In 1962 Morgan sang Jochanaan in Richard Strauss' Salome with Thomas Schippers conducting the Montreal Symphony Orchestra. In 1963 he sang a duet opposite Joan Sutherland on The Bell Telephone Hour. On 19 January 1964 he was the bass soloist in Mozart's Requiem for the Solemn Requiem Mass honoring the death of President John F. Kennedy in Boston's Cathedral of the Holy Cross, celebrated by Richard Cardinal Cushing, the Archbishop of Boston, who had before presided Kennedy's funeral. In the mid-1960s his performance career began to slack as he began to shift towards a second career as a voice teacher. One of his last performances was as Rocco in the Opera Company of Boston's 1976 production of Fidelio.

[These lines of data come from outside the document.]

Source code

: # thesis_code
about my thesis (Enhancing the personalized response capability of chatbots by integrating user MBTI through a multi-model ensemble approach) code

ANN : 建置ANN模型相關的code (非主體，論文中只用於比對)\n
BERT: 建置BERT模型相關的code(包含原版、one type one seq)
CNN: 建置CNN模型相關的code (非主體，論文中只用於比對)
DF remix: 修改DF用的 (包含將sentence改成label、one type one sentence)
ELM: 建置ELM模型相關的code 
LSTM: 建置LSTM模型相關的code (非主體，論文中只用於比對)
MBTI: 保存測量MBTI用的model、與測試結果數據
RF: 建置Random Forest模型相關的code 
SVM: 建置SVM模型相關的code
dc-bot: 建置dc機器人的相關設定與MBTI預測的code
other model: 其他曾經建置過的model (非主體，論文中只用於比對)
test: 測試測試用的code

==Teaching career and later life==
Morgan began his teaching career in Boston during the early 1960s at the New England Conservatory. In 1962 he joined the music faculty of Boston University, where he was chairman of the voice department for 11 years. One of his notable students there was the soprano Lauren Flanigan. In 1982 he retired from Boston University and moved to Georgia, where he taught for 11 more years at Emory University. He lived in retirement in Carrollton, Georgia where he died of complications of an appendectomy at the age of 89.